======== Dataset entries ========

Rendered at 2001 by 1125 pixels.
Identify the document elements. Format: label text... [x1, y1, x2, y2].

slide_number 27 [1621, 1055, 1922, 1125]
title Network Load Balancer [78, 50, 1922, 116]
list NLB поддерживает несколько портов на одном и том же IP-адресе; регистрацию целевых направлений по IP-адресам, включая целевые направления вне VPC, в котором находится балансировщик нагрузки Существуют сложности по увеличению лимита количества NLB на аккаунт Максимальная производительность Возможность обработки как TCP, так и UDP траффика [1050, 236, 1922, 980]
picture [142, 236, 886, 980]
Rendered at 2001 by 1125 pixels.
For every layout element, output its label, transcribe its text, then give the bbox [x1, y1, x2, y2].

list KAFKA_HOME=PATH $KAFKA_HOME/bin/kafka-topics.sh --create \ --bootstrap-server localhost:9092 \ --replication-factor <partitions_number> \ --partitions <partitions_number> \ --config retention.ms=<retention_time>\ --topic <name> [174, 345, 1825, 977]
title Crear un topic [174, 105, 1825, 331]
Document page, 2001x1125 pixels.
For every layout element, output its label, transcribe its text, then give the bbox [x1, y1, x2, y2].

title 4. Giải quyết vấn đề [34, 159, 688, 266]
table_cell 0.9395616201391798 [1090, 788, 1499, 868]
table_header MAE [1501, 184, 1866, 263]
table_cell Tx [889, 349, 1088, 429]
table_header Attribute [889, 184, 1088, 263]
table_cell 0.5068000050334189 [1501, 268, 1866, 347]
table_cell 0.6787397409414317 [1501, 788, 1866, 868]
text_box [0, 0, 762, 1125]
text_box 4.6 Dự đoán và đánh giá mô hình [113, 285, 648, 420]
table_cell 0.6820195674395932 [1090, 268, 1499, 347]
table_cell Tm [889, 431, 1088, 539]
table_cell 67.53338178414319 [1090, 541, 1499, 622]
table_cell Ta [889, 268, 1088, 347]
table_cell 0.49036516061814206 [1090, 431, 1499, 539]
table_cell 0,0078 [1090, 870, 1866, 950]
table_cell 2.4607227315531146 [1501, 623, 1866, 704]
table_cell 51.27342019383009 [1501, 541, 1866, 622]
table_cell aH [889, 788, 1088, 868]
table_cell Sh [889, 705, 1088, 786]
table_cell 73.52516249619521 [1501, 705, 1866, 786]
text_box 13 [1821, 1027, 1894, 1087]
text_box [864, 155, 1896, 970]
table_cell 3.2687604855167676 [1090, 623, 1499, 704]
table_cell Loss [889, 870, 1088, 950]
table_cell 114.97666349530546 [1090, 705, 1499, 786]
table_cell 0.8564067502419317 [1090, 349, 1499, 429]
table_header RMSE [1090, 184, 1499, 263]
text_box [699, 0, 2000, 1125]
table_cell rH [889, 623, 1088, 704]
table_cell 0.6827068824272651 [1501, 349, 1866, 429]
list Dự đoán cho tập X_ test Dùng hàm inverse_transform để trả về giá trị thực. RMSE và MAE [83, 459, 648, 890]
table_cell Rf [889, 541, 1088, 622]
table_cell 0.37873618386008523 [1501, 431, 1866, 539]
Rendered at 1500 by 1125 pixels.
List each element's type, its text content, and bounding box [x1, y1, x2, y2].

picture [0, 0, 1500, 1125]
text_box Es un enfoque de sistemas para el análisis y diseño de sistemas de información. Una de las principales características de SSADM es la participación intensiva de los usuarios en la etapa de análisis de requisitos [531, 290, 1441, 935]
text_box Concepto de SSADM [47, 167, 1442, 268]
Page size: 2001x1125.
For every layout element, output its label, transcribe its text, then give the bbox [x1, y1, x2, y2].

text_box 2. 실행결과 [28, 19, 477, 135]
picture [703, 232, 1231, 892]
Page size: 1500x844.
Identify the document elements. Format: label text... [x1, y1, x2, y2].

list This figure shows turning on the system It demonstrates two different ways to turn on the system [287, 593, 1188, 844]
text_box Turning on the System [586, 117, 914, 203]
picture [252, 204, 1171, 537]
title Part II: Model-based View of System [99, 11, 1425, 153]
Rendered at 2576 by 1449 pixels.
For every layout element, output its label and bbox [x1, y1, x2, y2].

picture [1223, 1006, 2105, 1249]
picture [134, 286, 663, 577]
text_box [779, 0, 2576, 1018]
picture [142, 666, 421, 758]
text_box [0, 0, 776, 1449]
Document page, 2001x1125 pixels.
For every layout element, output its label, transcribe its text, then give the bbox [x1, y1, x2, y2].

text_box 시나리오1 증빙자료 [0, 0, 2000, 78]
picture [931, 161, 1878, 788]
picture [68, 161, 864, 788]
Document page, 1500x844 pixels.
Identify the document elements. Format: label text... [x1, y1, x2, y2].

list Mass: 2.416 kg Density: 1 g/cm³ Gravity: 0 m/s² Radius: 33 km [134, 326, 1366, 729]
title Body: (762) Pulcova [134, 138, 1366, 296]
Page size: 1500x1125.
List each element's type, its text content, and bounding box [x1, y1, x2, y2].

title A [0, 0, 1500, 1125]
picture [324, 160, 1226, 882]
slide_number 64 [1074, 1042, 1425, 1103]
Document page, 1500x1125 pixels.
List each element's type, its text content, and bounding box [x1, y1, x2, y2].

========

Goal of the exercise: Copy down each line in the entries that has the word "Rendered".

Solution to this problem:
Rendered at 2001 by 1125 pixels.
Rendered at 2001 by 1125 pixels.
Rendered at 1500 by 1125 pixels.
Rendered at 2576 by 1449 pixels.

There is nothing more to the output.